Example 5: Left Semi & Left Anti Join
Scenario:
- Left Semi Join: Returns employees who have a department.
- Left Anti Join: Returns employees who don’t have a department.
semi_join_df = employees.join(departments, "dept_id", "left_semi")
semi_join_df.show()
anti_join_df = employees.join(departments, "dept_id", "left_anti")
anti_join_df.show()
Output (Left Semi Join):
+-------+-----+
|dept_id|name |
+-------+-----+
|101 |Alice |
|101 |David |
|102 |Bob |
|103 |Charlie |
+-------+-----+
Output (Left Anti Join):
+-------+-----+
|dept_id|name |
+-------+-----+
|105 |Eve |
+-------+-----+
When to Use?
- Semi Join: When you only need left dataset records that have a match.

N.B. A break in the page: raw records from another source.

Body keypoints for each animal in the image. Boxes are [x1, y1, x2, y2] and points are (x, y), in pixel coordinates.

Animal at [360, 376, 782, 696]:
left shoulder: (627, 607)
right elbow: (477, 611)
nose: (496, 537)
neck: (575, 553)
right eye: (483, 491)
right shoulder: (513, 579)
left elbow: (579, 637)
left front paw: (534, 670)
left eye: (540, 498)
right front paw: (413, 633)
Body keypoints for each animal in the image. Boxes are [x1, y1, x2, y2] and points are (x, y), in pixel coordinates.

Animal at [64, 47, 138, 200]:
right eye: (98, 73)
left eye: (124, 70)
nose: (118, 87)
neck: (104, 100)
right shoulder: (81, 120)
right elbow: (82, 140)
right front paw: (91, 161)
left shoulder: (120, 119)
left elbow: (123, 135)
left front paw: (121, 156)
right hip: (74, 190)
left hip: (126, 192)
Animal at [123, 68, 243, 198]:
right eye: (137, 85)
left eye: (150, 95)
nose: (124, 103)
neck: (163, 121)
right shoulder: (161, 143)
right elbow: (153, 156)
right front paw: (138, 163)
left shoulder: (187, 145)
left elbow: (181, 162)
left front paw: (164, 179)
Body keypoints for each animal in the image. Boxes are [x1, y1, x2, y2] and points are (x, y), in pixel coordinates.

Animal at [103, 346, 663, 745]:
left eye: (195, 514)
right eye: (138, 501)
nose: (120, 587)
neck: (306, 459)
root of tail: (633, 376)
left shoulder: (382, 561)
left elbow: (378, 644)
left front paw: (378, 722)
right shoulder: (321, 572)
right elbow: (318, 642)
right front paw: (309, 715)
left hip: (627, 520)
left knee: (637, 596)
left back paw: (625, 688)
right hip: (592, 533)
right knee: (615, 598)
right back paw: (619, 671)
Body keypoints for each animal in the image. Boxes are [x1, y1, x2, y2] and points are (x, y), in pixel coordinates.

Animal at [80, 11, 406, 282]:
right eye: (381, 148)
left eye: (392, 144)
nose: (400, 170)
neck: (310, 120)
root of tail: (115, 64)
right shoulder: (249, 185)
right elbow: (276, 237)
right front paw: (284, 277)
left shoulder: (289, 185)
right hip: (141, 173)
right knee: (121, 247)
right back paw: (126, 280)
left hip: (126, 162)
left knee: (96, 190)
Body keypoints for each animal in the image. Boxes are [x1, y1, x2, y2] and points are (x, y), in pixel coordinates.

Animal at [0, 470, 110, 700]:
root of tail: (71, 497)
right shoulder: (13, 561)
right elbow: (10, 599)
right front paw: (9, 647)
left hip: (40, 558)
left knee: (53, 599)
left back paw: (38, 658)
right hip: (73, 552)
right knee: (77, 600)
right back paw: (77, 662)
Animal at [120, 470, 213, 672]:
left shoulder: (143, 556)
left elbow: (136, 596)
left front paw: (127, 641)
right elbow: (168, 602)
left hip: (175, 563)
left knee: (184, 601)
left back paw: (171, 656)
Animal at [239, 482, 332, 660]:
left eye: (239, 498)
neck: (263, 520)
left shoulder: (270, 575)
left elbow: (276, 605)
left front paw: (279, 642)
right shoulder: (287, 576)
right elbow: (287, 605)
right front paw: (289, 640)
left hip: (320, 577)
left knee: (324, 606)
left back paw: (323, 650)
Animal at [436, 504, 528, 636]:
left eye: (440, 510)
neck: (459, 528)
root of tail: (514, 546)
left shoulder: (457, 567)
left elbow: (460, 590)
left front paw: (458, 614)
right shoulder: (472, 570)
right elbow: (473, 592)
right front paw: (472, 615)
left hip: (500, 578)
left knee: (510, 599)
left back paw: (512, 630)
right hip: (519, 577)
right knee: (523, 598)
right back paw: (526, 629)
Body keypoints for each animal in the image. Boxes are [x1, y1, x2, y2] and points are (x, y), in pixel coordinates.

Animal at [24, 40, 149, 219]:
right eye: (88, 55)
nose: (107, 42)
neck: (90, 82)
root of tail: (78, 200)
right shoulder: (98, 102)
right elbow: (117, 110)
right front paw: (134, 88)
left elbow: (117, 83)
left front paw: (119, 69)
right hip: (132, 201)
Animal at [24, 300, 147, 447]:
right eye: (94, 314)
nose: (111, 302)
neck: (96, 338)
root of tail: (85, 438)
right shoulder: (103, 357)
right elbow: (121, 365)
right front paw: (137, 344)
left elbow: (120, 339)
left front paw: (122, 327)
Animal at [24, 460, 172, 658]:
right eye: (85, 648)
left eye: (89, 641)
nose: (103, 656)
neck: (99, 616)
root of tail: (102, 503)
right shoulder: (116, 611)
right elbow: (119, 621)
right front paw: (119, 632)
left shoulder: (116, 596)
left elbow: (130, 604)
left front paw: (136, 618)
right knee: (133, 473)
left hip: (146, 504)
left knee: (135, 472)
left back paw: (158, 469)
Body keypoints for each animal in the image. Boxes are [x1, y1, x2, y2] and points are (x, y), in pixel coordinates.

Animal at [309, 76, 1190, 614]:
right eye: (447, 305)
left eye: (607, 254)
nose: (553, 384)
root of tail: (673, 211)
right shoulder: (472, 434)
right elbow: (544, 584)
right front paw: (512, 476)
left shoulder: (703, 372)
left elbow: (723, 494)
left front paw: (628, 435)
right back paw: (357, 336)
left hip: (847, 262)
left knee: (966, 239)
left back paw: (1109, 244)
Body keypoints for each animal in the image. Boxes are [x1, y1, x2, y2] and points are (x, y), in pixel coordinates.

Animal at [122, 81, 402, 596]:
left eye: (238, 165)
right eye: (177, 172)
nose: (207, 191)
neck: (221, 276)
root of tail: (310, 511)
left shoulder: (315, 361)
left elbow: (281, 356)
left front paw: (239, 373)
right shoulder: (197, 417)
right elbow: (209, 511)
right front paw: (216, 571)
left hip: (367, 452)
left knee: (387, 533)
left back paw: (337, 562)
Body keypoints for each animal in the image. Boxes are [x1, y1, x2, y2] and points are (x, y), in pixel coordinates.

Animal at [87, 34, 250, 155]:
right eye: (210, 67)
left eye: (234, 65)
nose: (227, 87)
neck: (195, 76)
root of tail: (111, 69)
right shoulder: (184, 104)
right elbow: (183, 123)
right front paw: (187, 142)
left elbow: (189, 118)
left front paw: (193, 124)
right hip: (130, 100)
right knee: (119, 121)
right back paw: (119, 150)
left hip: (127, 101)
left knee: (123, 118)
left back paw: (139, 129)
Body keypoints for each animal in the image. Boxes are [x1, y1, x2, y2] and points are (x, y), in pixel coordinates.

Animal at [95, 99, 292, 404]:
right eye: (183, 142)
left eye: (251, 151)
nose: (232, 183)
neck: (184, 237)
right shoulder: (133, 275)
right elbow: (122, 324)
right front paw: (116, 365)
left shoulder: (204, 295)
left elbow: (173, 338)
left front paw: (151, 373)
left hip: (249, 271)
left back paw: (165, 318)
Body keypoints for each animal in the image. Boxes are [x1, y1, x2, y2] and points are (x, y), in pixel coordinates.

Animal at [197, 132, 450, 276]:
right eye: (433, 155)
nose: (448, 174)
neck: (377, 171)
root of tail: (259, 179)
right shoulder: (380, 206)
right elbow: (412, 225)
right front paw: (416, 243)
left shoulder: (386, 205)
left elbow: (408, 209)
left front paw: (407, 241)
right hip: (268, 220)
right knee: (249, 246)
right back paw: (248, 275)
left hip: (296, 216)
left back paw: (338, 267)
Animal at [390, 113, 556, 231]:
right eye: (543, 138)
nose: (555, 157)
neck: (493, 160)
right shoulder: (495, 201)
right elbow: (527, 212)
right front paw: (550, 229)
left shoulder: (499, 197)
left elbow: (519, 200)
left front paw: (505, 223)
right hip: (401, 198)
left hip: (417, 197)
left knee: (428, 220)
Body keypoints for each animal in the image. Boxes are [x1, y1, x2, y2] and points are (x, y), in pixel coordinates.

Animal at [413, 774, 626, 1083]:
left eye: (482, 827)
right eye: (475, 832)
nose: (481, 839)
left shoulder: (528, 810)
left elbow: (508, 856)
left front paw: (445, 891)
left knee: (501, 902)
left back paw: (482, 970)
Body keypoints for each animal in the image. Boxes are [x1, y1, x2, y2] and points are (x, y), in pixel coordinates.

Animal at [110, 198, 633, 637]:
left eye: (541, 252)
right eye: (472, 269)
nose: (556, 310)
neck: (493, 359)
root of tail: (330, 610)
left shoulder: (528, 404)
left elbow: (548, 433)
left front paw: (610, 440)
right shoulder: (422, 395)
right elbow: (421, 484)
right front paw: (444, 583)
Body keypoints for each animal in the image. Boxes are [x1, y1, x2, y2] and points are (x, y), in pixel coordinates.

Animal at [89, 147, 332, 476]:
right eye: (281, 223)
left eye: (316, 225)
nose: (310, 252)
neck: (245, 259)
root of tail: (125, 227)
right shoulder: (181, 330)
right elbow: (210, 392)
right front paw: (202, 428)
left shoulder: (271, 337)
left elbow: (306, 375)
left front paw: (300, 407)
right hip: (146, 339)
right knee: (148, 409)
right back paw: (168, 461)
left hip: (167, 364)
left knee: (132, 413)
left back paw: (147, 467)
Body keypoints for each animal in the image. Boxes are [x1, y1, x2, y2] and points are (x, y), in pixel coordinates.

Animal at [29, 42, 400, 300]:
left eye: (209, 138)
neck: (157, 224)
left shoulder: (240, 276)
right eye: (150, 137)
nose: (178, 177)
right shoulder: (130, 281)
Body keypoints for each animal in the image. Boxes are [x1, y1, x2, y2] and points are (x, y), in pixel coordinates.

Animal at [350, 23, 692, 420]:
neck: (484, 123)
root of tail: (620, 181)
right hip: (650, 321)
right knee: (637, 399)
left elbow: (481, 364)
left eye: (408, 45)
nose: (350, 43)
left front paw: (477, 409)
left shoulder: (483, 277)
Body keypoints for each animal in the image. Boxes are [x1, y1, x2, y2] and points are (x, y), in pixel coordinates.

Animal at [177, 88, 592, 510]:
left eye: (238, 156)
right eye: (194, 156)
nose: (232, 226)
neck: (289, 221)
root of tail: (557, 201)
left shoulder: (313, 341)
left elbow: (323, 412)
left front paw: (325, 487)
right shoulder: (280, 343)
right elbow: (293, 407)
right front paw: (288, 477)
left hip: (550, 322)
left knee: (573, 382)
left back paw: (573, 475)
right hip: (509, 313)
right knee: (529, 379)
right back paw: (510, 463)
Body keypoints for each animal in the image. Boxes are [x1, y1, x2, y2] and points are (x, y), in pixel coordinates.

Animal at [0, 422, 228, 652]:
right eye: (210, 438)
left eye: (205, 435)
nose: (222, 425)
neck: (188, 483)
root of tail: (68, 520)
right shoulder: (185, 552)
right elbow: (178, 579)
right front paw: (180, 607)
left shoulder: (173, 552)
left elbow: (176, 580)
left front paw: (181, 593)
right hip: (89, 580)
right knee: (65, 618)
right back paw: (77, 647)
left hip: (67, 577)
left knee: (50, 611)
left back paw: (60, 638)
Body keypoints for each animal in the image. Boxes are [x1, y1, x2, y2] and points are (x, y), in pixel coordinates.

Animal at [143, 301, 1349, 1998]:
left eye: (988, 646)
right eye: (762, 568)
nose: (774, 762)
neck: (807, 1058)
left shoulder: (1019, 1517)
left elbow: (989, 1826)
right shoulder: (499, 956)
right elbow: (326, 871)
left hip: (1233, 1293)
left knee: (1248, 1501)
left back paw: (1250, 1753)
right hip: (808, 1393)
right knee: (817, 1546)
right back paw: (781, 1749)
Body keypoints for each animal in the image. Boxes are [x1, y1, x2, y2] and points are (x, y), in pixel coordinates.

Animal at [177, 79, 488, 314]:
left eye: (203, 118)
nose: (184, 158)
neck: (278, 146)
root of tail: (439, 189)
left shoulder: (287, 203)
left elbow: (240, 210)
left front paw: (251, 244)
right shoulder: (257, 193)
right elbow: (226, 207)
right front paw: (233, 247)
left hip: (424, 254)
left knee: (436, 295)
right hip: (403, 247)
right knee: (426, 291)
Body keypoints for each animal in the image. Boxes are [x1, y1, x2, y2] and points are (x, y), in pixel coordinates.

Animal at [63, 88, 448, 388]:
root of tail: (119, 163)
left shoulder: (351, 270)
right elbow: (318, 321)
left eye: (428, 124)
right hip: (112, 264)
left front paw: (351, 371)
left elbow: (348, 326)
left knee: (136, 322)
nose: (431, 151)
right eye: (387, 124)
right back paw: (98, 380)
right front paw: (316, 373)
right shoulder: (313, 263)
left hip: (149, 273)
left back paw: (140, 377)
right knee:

- Anti Join: When you need records in the left dataset that have no match.
Performance Considerations
- Avoid Skewed Joins: If one dataset is significantly larger, consider broadcast joins to optimize.
- Use Partitioning: When joining large datasets, partitioning helps improve parallel processing.
- Prefer
reduceByKey
oraggregateByKey
if only aggregation is needed instead of joins.